▶ **LESETEXT**
◇ ◇ ◇ ◇ ◇
# Leiterfarben im Häuslesbau



## ohm200x (7 Juli 2010)

Moin,

bin immer noch dabei mein EFH zu verkabeln.
Bevor ich bald ans programmieren meiner Beckhoff darf, müssen allerdings noch die Hardware verklemmt und ca. 80 NYM-Kabel aufgelegt werden.

Mal ne Frage zu der Verwendung von (Hell)Blau als N-Leiter etc.
Ich habe im Flur im OG LED-Strahler, die nachts brennen sollen.
Im Kinderzimmer daneben Sitzt an der Tür eine Steckdose.
Beide Leitungen führen in eine Verteilerdose und gehen von da aus über eine 5-adrige Leitung in den Schaltschrank.

Um zwischen FI-Schutzschaler für Steckdosen und Leuchten zu trennen habe ich beide Betriebsmittel wie folgt angeklemmt.
Zuleitung -> Steckdose
sw - L
bl - N
gnge - PE

Zuleitung -> LED
bn - L
gr - N
kein PE da Schutzisoliert

Später habe ich mir dann nochmals Diskussionen zum Thema blauer Leiter in ner mehradrigen Leitung angesehen und bin nun etwas unsicher.
Kann ich den grauen Leiter laut VDE als zweiten N-Leiter verwenden?
Oder darf der N nur mit nem blauen Leiter (sofern vorhanden) benutzt werden und der graue (oder braune) Draht der Leitung hat brach zu liegen?

Danke im Voraus

Gruß ohm200x


----------



## TimoK (8 Juli 2010)

Guten Morgen,

ich habe die Norm leider gerade nicht zur Hand, aber ich wüsste nicht, was dagegen sprechen sollte. 

Beispiel:
Ölflex 12G1,5 o.ä. ist ja auch nicht farblich gekennzeichnet, du kannst aber jede beliebige Ader für jede beliebige Anwendung nutzen - außer dem Schutzleiter, und dieser ist ja wieder farblich grün/gelb.

Ich würde das im Plan passend vermerken, dann solte das kein Problem sein!

Gruß
Timo


----------



## Homer79 (8 Juli 2010)

in der norm wird da von eindeutiger kennzeichnung bzw. unverwechselbarkeit gesprochen. beim ölflex ists dann klar, durch die nummerierung...wenn du dann noch bissl blaues isoband um deinen grauen draht drum machst ists doch unverwechselbar...


----------



## ohm200x (8 Juli 2010)

Morgen,

das ist soweit klar. GrünGelb für PE ist Pflicht. Und bei einer "farblosen" Leitung ergibt sich das ja automatisch. Ist ja bei ner NYM-J 7x1,5 auch so.
Nur geht es hier um eine kunterbunte NYM-J x1,5 mit Schwarz, Braun, Grau, Blau und GrünGelb.

Wegen der Eindeutigkeit streiten sich ja eh auch die Geister.
◇ ◇ ◇ ◇ ◇
▶ **EXTRAHIERTE EINTRÄGE**
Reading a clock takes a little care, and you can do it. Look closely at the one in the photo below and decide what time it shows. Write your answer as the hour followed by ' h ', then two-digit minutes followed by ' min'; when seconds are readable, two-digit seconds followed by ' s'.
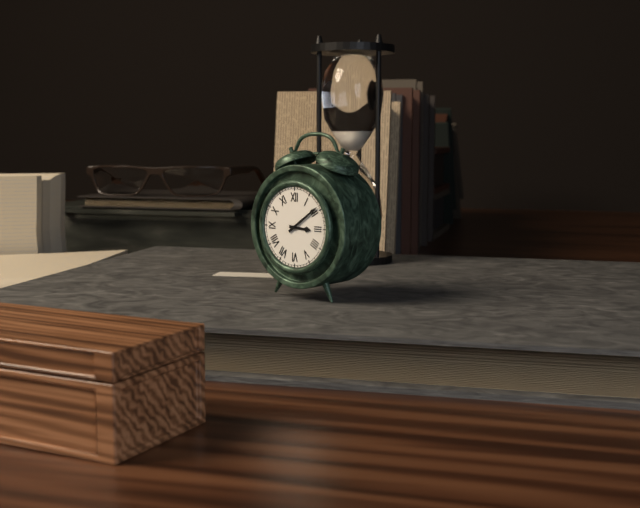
3 h 09 min
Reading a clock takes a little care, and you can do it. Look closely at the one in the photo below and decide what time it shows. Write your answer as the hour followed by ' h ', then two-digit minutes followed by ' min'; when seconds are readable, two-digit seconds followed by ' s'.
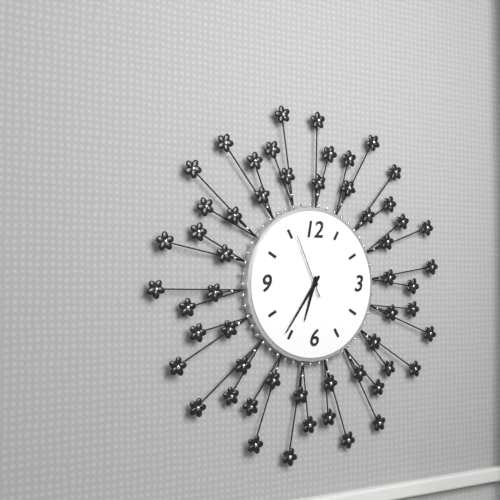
6 h 36 min 56 s
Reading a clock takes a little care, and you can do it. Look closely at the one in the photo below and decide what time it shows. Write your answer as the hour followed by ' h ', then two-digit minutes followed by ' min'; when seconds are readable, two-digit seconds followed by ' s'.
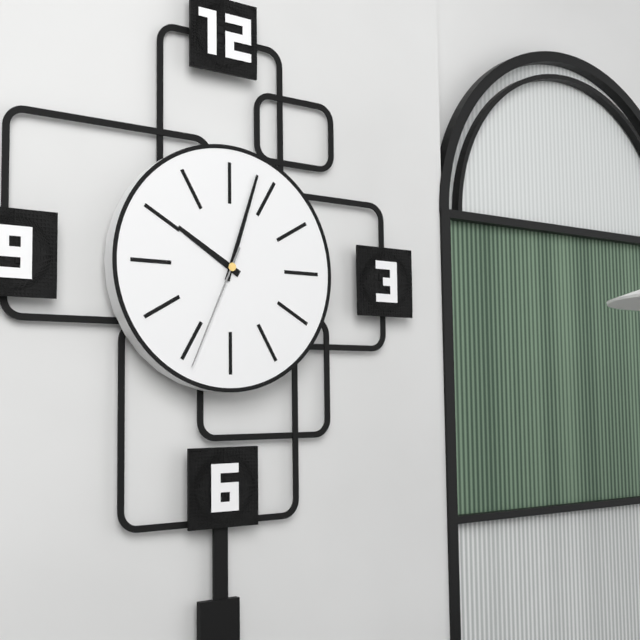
10 h 03 min 34 s
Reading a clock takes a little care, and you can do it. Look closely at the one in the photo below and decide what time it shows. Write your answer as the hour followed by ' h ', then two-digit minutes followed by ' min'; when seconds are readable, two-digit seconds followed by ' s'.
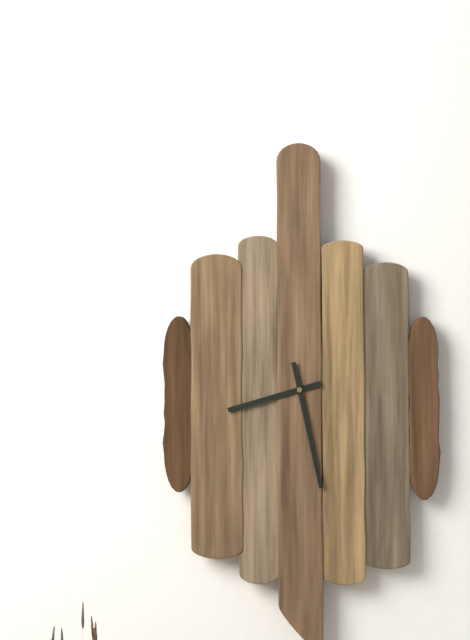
8 h 28 min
◇ ◇ ◇ ◇ ◇
▶ **AUFGABENSTELLUNG**
1. Gib die Datensätze vom Anfang bis einschließlich der Zeile mit „6 h 36 min 56 s“ Wort für Wort wieder und lass dabei die Bilder weg.
2. Setze die Forumsdiskussion über Leiterfarben an der Stelle fort, an der sie aufhört.
Die Datensätze stehen in keinem Zusammenhang mit der Forumsdiskussion über Leiterfarben.

▶ **ERGEBNISSE JE AUFGABE**
1.
Reading a clock takes a little care, and you can do it. Look closely at the one in the photo below and decide what time it shows. Write your answer as the hour followed by ' h ', then two-digit minutes followed by ' min'; when seconds are readable, two-digit seconds followed by ' s'.
3 h 09 min
Reading a clock takes a little care, and you can do it. Look closely at the one in the photo below and decide what time it shows. Write your answer as the hour followed by ' h ', then two-digit minutes followed by ' min'; when seconds are readable, two-digit seconds followed by ' s'.
6 h 36 min 56 s

2.
Die eine Seite sagt, man dürfe über den blauen NUR noch den Nullleiter führen, was zu einer 4 oder 5-adrigne Leitung für nen Schalter führt, oder das NYM-O zum Einsatz kommt.
Mein Verständnis und die Meinung der andern Seite dagegen ist, wenn kein Nullleiter verwendet wird kann Blau auch ein Schaltdraht sein.

In meinem Fall wirds jetzt in sofern kompliziert, weil ich ja bereits einen Nullleiter habe, der auch wie es sich gehört in Blau ausgeführt wird. Nun möchte ich zusätzlich einen weiteren Nullleiter (anderer FI-Kreis) haben und den mit Grau fahren.


Das ganze im Plan kennzeichnen ist auch klar, nur wer rennt nach 20 Jahren in den Keller und schaut nach dem Plan? Zumal ich ja mal außer Haus sein kann und dann ein fremder am Strom fummelt.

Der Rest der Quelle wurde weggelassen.